The wide range of generative AI models that we will implement in this book are all built on the foundation of advances over the last decade in deep learning and neural networks. While in practice we could implement these projects without reference to historical developements, it will give you a richer understanding of how and why these models work to retrace their underlying components. In this chapter, we will dive into this backgournd, showing you how generative AI models are built from the ground up, how smailer units are assembled into complex architectures, how the loss functions in these models are optimized, and some current theories as to why these models are so effective. Armed with this background knowledge, you should be able to understand in greater depth the reasoning behind the more advanced models and topics that start in Chapter 4, Teaching Networks to Generate Digits, of this book. Generally speaking, we can group the building blocks of neural network models into a number of choices regarding how the model is constructed and trained, which we will cover in this chapter:
Which neural network architecture to use:
- Perceptron
- Multilayer perceptron (MLP)/FEEDFORWARD
- Convolutional Neural Networks (CNNs)
- Recurrent Neural Networks (RNNs)
- Long Short-Term Memory Networks (LSTMs)

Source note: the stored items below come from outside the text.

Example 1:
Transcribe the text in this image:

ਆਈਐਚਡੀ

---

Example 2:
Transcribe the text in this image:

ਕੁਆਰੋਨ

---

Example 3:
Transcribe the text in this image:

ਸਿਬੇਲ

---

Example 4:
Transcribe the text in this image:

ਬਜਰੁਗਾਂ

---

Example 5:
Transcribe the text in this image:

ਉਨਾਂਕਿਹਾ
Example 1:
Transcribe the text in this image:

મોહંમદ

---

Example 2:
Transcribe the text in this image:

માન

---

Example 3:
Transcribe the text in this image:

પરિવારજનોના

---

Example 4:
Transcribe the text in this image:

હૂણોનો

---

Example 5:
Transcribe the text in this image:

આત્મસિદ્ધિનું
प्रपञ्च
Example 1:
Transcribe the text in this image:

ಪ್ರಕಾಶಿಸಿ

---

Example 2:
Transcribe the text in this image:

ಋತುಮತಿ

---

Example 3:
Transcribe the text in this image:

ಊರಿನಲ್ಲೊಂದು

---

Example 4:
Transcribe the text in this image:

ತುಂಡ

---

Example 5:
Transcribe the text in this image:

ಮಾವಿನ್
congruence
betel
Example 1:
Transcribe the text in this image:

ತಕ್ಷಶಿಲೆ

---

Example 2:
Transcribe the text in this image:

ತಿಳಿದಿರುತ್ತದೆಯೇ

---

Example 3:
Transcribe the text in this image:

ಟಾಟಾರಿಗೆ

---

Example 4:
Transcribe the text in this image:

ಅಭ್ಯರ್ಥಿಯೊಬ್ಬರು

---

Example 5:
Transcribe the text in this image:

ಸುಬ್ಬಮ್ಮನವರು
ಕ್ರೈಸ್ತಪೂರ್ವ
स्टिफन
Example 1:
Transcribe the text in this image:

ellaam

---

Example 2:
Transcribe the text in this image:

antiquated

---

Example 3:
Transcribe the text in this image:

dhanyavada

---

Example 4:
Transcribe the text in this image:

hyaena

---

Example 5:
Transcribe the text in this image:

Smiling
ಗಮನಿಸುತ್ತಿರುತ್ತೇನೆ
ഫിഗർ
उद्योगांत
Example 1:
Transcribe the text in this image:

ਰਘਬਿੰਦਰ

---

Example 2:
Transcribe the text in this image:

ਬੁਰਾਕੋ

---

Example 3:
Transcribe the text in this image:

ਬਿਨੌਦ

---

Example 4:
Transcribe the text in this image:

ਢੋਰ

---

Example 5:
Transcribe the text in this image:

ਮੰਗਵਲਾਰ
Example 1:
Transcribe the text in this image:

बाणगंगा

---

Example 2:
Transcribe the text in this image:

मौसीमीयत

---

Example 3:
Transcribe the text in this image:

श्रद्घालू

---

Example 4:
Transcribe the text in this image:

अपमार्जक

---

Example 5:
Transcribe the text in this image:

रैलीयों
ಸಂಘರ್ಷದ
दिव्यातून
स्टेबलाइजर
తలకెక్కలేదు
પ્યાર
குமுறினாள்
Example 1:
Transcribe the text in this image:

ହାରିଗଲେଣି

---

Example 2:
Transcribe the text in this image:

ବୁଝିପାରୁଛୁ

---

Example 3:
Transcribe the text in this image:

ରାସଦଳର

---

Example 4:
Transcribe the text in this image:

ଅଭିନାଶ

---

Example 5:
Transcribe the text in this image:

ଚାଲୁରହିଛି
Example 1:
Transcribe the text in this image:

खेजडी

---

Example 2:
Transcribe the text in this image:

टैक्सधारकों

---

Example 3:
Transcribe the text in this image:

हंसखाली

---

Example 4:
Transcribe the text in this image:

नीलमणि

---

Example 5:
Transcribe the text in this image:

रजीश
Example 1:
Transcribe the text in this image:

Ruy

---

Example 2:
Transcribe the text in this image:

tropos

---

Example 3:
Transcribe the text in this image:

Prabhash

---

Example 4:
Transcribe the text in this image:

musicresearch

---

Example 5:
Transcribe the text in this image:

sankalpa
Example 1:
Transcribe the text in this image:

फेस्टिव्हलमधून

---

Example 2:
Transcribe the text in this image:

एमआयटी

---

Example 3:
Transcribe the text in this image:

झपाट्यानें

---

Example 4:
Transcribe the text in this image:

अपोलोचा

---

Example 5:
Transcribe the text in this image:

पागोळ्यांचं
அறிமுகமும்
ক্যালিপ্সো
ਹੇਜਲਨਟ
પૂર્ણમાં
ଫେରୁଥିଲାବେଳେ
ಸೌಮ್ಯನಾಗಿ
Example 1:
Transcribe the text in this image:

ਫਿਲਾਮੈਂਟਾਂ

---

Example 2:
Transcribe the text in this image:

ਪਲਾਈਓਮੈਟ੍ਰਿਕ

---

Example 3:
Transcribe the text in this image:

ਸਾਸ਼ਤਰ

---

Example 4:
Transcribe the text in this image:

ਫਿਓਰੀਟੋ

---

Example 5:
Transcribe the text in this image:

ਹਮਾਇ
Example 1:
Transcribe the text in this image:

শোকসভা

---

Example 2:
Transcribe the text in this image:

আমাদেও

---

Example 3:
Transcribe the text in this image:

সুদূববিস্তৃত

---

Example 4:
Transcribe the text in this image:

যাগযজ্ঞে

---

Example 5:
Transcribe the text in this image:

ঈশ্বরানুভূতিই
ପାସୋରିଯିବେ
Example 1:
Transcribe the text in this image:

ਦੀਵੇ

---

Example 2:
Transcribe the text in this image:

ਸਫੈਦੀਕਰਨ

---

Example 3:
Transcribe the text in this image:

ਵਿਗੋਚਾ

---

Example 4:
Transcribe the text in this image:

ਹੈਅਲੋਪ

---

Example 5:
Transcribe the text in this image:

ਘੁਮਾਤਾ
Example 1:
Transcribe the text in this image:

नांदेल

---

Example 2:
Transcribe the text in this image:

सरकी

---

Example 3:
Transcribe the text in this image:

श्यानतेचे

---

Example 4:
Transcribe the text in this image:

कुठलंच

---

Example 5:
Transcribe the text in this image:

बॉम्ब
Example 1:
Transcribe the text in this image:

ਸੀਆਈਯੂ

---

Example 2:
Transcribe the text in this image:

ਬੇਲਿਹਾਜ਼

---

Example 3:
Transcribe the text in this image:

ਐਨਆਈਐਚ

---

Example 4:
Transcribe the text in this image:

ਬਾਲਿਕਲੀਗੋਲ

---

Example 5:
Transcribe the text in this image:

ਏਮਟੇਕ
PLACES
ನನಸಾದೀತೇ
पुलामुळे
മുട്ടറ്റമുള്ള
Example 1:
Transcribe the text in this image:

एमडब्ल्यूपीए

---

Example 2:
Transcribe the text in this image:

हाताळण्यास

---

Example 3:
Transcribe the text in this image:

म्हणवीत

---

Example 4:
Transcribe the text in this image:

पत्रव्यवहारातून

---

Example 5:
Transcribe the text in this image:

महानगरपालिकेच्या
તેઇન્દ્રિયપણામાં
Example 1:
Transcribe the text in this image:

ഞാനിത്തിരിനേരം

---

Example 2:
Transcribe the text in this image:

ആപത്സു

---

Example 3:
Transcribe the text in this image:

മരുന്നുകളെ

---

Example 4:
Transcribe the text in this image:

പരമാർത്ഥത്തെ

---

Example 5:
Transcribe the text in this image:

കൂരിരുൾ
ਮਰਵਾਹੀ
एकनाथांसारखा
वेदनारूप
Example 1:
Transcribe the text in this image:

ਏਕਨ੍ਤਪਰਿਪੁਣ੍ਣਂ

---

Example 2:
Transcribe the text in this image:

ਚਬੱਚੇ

- Gated Recurrent Units (GRUs)
Which activation functions to use in the network:
- Linear
- Sigmoid
- Tanh
- ReLU
- PReLU
What optimization algorithm to use to tune the parameters of the network:
- Stochastic Gradient Descent (SGD)
- RMSProp
- AdaGrad
- ADAM
- AdaDelta
- Hessian-free optimization
How to initialize the parameters of the network:
- Random
- Xavier initialization
- He initalization
As you can appreciate, the products of these decisions can lead to a huge number of potential neural network variants, and one of the challenges of developing these models is determining the right search space witin each of these choices. In the course of describing the history of neural networks we will discuss the implications of each of these model parameters in more detail. Our overview of this field begins with the origin of the discipline: the humble perceptron model.